На свидание к мужу я пришла в начале декабря, рискуя его не застать: в любой момент Лешу могли посадить в вагонзак на этап в лагерь каким-нибудь извилистым маршрутом Ярославль-Тула-Смоленск-Ярославль-Рязань. Чтобы такие как я не дай бог не осуществили план-перехват посреди железнодорожных путей. Так и вижу: стою звездой раскинув руки перед составом вагонов без окон и ору «Тыыы не пройдееешь!», поезд останавливается, я вызволяю мужа и мы бежим по сугробам к границе за политическим убежищем.
Краткосрочное свидание в СИЗО длится, если повезет, около 80 минут, два раза в месяц. Дюжину отстоявших двухдневную очередь взволнованных родственников конвой изолятора приводит в помещение, заполненное кабинками наподобие красных британских таксофонов. Стулья прибиты к полу, на небольших полочках скользкие от вспотевших ладоней телефонные трубки — садись и высматривай лицо родного арестанта сквозь прутья решетки и два ряда толстого стекла.
В этот раз стул кабинки передо мной был пуст. Другие родственники и арестанты уже вовсю делились последними новостями, передавали приветы, справлялись о здоровье друг друга. Смотрю по сторонам — может, Лешу посадили не в ту кабинку? Но его нигде нет, нет и конвоиров, которые могли бы мне объяснить, что происходит. Сажусь на стул, пытаюсь наладить с Лешей телепатическую связь, проникнуть в его голову и представить, что он сейчас видит перед собой. Я почувствовала, как каждую секунду, пока сижу на этом стуле, Леша отдаляется от меня на километры в Сибирь, на рудники. В ушах раздалось эхо стука колес поезда — это по решеткам, напротив моего лица, стучит мужчина в камуфляже, кивая на телефонную трубку:
— Гаскаров? Сейчас приведут, ждите.
Лешу привели через сорок минут. На нем куртка и шапка, хотя в помещении жарко. Чего ты, спрашиваю, в шапке?

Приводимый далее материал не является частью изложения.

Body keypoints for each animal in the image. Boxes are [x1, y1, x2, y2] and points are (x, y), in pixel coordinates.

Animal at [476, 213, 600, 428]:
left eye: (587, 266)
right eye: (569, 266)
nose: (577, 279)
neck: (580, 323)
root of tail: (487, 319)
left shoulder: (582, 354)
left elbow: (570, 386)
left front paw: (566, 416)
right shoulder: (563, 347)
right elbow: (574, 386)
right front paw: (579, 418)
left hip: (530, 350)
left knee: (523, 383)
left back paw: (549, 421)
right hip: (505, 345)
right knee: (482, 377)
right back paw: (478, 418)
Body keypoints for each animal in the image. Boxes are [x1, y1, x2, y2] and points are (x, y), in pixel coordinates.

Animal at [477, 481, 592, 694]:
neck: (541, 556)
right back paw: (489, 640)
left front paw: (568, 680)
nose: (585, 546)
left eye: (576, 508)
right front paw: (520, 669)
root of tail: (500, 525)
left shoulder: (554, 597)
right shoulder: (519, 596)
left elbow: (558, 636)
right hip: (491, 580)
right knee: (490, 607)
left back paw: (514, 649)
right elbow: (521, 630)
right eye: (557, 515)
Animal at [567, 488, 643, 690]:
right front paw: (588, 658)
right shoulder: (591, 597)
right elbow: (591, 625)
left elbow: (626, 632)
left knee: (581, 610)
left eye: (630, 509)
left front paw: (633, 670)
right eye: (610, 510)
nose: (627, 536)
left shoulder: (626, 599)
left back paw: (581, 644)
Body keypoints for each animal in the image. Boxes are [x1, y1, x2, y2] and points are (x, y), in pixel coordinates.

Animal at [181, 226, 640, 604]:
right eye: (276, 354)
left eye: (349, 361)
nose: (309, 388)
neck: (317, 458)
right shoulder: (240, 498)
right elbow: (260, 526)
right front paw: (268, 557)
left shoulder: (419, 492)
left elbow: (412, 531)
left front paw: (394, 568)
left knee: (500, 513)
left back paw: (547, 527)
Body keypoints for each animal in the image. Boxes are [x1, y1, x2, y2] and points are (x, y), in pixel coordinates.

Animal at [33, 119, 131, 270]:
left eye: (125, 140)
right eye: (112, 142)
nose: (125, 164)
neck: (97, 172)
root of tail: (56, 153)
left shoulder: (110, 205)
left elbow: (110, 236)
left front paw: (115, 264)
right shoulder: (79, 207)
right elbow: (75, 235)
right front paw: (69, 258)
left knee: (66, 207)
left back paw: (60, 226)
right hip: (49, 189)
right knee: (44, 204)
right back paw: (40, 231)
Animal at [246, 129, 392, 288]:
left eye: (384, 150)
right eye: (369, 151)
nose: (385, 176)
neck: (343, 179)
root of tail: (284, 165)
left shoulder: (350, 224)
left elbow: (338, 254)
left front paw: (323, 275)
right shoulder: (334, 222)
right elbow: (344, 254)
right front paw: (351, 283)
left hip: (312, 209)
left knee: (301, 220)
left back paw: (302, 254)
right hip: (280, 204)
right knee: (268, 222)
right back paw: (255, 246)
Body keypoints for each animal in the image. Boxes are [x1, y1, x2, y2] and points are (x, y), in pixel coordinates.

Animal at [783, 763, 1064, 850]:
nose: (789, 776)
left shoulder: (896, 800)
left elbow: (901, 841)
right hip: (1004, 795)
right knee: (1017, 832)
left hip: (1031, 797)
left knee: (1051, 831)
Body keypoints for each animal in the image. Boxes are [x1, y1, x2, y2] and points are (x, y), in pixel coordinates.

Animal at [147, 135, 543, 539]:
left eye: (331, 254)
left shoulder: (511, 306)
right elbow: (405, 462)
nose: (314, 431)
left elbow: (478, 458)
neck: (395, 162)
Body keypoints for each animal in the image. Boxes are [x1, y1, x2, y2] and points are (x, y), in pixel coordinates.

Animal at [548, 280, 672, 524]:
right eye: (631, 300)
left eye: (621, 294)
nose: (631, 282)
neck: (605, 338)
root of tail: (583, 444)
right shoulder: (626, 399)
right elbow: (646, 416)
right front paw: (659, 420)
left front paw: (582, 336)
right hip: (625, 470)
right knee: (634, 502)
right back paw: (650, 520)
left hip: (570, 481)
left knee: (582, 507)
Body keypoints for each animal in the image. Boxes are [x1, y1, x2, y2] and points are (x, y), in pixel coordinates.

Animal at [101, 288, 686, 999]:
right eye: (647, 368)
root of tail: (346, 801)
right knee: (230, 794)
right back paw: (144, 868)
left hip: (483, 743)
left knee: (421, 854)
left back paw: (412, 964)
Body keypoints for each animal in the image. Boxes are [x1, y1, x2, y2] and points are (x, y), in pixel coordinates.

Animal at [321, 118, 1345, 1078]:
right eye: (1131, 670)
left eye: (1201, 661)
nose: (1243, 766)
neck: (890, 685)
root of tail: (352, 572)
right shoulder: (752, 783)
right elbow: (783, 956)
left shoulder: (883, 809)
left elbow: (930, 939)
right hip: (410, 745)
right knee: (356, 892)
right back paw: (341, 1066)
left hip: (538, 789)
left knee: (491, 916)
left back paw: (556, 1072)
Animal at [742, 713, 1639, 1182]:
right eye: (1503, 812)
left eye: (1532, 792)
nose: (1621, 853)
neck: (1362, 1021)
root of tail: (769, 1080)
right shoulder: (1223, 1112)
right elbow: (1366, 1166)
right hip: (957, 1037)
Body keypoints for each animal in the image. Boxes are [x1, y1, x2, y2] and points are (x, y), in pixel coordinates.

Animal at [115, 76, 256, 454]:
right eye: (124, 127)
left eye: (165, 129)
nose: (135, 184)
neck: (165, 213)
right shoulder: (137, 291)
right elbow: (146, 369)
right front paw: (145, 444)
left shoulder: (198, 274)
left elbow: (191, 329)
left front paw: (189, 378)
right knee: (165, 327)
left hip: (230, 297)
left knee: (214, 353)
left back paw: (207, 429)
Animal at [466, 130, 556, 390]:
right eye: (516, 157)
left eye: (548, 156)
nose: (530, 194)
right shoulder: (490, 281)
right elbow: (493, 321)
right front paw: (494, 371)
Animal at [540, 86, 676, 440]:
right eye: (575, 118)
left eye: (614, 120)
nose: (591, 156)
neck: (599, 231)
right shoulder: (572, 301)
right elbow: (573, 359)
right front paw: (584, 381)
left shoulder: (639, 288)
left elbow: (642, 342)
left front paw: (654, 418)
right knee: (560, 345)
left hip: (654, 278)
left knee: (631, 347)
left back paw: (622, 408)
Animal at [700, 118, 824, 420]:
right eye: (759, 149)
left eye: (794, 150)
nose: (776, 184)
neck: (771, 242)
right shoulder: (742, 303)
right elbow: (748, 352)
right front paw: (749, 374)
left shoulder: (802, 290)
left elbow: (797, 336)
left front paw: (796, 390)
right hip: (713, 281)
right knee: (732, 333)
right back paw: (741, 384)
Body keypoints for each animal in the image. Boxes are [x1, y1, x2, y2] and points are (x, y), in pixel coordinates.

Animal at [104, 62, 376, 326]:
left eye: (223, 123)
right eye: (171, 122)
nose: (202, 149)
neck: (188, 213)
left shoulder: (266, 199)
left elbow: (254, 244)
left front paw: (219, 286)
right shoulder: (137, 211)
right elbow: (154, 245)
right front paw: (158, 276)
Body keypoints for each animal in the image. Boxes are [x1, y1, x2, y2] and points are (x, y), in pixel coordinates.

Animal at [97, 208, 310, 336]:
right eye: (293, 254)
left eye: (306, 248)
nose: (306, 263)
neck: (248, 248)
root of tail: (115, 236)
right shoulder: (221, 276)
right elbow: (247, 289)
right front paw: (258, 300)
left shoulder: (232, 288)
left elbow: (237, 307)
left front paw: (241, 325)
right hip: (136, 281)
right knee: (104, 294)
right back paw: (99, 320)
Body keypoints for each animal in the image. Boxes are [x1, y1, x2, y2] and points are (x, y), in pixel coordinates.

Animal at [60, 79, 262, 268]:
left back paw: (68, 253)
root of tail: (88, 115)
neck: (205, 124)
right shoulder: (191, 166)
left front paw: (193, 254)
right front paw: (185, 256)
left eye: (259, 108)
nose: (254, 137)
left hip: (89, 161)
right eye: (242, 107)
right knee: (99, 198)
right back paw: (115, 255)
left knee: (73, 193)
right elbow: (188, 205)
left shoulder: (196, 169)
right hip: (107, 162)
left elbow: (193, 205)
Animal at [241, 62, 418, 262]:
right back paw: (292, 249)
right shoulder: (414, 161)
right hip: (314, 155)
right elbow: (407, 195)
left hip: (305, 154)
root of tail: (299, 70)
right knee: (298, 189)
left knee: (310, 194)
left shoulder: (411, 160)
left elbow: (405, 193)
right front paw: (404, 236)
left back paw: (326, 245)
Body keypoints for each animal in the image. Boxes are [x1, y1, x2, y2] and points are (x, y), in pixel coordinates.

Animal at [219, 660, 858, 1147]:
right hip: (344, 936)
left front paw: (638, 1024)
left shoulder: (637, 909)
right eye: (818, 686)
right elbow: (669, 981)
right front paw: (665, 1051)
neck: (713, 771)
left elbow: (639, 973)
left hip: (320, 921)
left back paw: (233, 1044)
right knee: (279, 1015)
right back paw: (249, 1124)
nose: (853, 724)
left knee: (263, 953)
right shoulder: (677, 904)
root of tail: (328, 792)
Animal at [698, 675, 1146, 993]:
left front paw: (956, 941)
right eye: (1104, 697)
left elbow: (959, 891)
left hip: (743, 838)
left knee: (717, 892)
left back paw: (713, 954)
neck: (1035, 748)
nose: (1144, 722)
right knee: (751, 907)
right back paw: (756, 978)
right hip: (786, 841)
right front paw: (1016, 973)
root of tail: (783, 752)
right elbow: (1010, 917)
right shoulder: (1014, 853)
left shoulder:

Леша стягивает ее с головы, поворачиваясь ко мне бритым затылком:
— Меня не предупредили с утра про свидание, я сел голову побрить — успел только наполовину.
Улыбаемся. Молчим.
Леша достает что-то из кармана куртки, разжимает кулак:
— Не знаю, когда увидимся в следующий раз, а скоро Новый год.
Я щурюсь и разглядываю сквозь решетку сделанную руками мужа восковую фигурку животного. Нет, динозавра. Годзиллы! Длинный хвост, два ряда костяных пластин вдоль позвоночника, квадратная челюсть распахнута, готовая извергнуть радиоактивный луч.
Годзиллу я всегда любила за то, что он ни плохой ни хороший. Он символ бескомпромиссной справедливости: люди переборщили с испытанием водородных бомб и ковровыми бомбежками, разбудив чудовище, которое отправилось топтать города в поисках умиротворения. Прекратите мучить планету ядерными испытаниями — и Годзилла вернется на дно океана и опять заснет крепким сном.
То, что под его ногами умирают сотни людей, нельзя мерить в координатах добра и зла. Чудовище здесь только для того, чтобы восстановить баланс сил природы, когда он нарушен.
Забрать с собой сувенир из тюрьмы невозможно. Восковой Годзилла останется здесь с Лешей, когда я уйду. А настоящий Годзилла сейчас спит на дне Москвы-реки среди затонувших 6 мая полицейских дубинок и касок. Поверхность воды идет рябью от его беспокойного сна и он вот-вот проснется.